_Work required_
Copy each line of the records below that mentions the word "none".

_Extracted information_
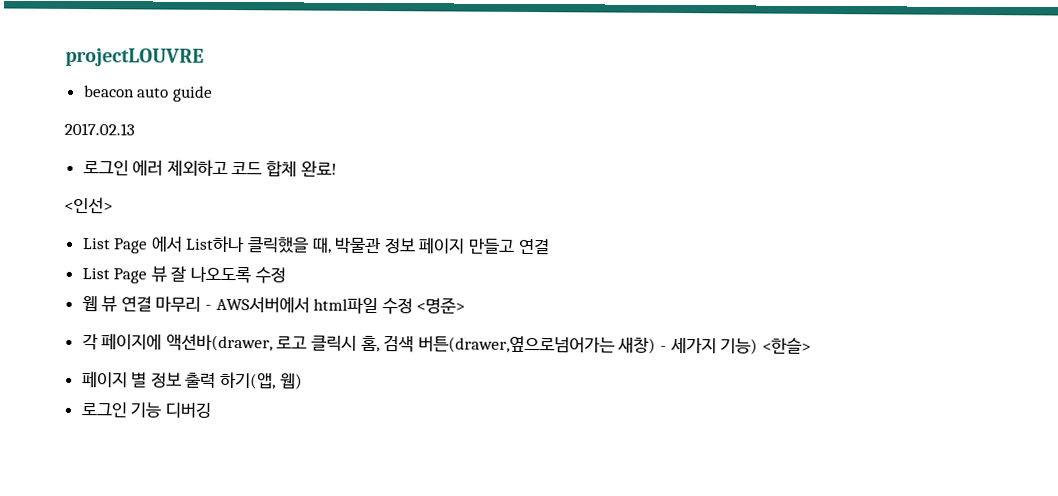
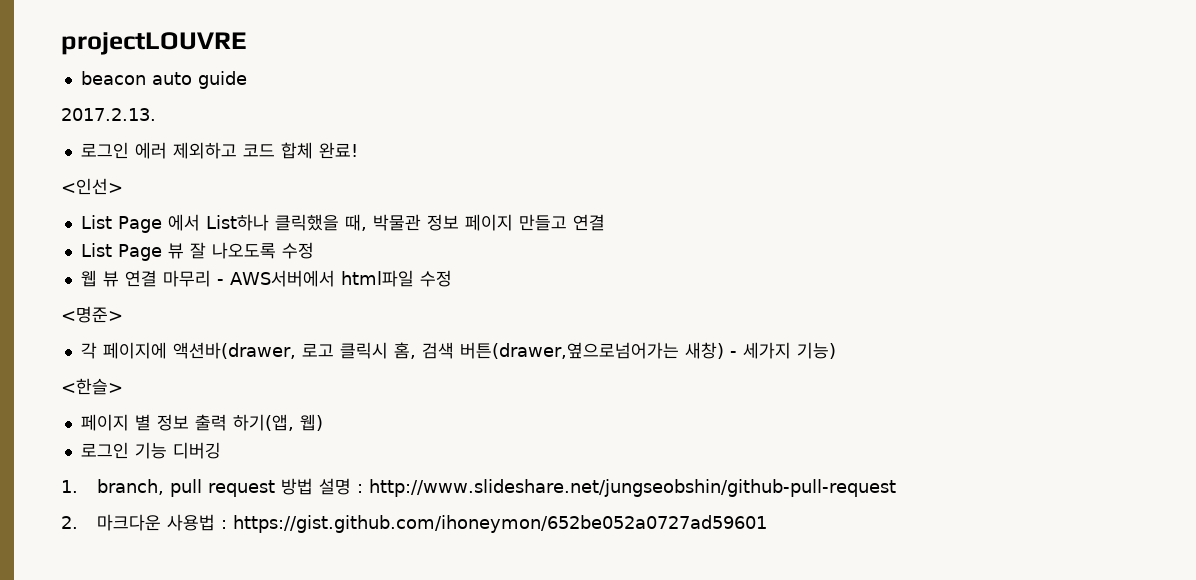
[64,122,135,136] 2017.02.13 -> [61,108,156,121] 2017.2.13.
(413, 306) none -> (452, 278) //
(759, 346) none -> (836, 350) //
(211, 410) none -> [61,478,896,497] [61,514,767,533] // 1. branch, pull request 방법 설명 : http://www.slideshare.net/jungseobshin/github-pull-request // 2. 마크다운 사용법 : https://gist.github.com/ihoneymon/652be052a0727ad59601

...

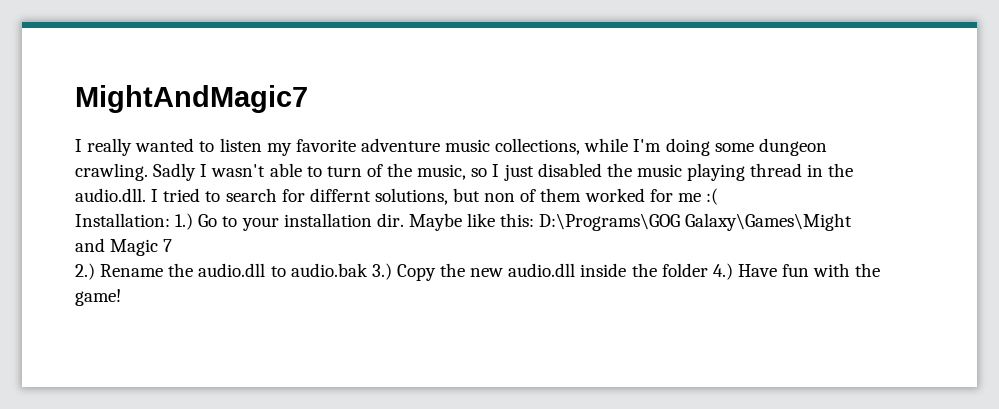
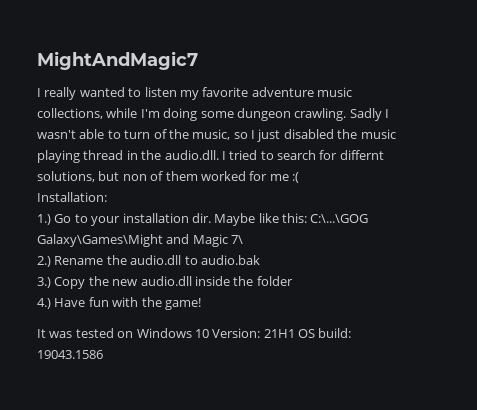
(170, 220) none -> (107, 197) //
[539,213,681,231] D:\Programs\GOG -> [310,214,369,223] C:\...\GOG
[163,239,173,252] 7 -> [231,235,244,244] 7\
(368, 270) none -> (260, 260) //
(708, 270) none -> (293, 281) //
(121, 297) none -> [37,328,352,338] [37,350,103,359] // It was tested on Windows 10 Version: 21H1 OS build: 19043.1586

_Answer space_
(413, 306) none -> (452, 278) //
(759, 346) none -> (836, 350) //
(211, 410) none -> [61,478,896,497] [61,514,767,533] // 1. branch, pull request 방법 설명 : http://www.slideshare.net/jungseobshin/github-pull-request // 2. 마크다운 사용법 : https://gist.github.com/ihoneymon/652be052a0727ad59601
(170, 220) none -> (107, 197) //
(368, 270) none -> (260, 260) //
(708, 270) none -> (293, 281) //
(121, 297) none -> [37,328,352,338] [37,350,103,359] // It was tested on Windows 10 Version: 21H1 OS build: 19043.1586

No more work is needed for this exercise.